In the research update below, what is the spectral radius of a self-adjoint element equal to?

- **TEXT**:

⟨

January 17, 2011 in Research, Research Updates | Leave a comment

I have continued to work through Murphy http://books.google.com/books?id=emNvQgAACAAJ&dq=gerald+murphy+c*+algebras+and+operator+theory&h

Before the Christmas break I finished off the chapter 1 exercises.

Chapter 2: C*-Algebras and Hilbert Space Operators.

2.1 C*-Algebras

Initially we defined a C*-algebra, A, as a complete normed algebra, together with a conjugate-linear involution * that satisfies the C*-equation:

\|a^*a\|=\|a\|^2, \forall\,a\in A

Self-adjoint or Hermitian elements are defined to have the property a^*=a. As a consequence of this, and the C*-equation, the spectral radius of a self-adjoint element, \nu(a), is equal to its norm, \|a\|. As a corollary of this, of all the norms that can be put on the *-algebra, only one makes it into a C*-algebra – i.e. satisfying the C*-equation.

⟩

- **DATASET**:
⟨

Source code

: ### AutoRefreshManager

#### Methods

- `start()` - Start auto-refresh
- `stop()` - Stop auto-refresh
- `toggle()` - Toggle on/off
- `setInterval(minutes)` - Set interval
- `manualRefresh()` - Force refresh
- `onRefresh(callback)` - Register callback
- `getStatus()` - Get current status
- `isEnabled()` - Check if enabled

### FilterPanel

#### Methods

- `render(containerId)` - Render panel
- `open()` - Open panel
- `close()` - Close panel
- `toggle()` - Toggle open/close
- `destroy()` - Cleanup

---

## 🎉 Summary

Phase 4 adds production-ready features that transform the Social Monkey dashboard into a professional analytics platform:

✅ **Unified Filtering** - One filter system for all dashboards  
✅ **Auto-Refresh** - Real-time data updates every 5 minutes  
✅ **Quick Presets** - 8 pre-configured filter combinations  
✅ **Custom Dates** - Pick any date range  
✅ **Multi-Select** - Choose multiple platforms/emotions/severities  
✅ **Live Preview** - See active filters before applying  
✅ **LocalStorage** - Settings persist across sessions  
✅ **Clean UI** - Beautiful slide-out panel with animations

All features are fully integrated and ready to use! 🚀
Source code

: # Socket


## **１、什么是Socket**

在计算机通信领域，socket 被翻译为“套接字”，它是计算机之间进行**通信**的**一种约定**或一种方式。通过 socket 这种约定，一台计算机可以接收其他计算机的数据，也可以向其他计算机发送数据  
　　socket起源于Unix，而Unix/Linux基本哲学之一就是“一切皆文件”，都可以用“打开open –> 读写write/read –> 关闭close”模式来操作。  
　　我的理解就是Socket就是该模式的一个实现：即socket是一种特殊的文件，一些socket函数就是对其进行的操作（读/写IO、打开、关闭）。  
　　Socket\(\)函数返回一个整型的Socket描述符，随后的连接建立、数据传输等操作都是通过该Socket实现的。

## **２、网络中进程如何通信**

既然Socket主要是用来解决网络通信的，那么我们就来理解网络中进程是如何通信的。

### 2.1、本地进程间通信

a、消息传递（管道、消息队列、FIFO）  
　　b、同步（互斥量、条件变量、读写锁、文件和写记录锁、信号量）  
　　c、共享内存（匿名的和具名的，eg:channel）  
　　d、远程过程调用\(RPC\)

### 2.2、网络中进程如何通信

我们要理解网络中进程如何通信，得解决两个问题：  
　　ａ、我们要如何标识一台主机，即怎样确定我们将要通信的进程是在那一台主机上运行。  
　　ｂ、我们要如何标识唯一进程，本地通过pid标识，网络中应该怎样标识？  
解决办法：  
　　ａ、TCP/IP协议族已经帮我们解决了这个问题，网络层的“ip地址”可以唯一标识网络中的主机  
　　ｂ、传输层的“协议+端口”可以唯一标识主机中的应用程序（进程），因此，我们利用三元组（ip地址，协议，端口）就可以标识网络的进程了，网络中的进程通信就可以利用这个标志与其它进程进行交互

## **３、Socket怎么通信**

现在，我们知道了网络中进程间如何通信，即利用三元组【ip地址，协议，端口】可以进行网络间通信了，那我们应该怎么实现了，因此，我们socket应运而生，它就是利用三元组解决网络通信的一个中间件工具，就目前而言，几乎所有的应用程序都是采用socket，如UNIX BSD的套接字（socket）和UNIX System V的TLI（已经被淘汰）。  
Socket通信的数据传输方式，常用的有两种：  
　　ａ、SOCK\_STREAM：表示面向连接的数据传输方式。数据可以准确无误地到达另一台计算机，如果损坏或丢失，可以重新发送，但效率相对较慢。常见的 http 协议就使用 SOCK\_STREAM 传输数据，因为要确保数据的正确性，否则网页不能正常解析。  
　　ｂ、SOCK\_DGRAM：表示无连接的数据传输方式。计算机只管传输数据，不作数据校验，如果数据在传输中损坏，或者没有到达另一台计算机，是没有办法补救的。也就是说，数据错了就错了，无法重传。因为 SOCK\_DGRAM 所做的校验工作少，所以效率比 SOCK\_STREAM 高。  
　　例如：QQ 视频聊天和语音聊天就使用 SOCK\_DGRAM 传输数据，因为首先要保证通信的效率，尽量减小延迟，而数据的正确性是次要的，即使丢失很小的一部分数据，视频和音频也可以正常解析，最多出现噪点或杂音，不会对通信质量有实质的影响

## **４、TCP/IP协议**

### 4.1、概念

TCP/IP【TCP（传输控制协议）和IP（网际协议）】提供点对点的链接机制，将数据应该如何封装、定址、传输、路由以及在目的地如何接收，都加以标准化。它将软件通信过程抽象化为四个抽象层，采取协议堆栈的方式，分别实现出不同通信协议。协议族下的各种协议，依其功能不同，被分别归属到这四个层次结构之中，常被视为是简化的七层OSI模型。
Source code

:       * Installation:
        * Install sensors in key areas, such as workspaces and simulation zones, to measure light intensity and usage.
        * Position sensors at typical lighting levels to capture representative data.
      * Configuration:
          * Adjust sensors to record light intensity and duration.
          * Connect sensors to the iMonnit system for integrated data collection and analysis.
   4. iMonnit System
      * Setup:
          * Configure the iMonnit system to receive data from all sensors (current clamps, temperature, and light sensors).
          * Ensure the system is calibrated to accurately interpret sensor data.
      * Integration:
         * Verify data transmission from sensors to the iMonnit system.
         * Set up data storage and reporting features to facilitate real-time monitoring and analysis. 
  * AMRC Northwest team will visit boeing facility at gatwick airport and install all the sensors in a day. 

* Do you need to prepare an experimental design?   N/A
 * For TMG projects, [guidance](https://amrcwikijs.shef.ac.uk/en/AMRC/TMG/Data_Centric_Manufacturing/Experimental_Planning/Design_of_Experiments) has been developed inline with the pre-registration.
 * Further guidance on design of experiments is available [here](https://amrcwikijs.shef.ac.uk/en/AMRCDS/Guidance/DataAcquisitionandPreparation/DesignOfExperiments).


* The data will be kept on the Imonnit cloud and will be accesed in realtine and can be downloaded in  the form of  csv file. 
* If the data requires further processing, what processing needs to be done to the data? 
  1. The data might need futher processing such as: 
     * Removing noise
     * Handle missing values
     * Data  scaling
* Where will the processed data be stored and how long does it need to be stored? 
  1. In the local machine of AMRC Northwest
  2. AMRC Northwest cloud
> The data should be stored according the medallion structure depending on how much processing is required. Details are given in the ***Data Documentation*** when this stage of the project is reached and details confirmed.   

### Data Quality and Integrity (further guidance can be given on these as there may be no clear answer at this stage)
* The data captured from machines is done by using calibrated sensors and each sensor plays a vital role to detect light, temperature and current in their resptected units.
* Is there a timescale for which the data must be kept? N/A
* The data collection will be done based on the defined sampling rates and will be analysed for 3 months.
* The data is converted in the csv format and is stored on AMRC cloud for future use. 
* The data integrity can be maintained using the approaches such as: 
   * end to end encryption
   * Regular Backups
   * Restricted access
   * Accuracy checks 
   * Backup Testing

⟩

- **ANSWER AREA**: It is equal to the element's norm.